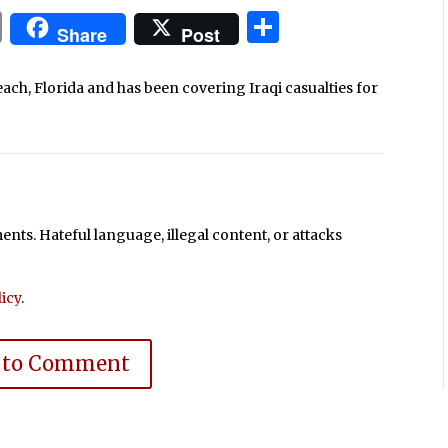
In
blr
ail
Print
Share
Share
Post
each, Florida and has been covering Iraqi casualties for
ts. Hateful language, illegal content, or attacks
icy
.
 to Comment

- Requirement -
Print the material word for word without images.

- Solution below -
In
blr
ail
Print
Share
Share
Post
each, Florida and has been covering Iraqi casualties for
ts. Hateful language, illegal content, or attacks
icy
.
 to Comment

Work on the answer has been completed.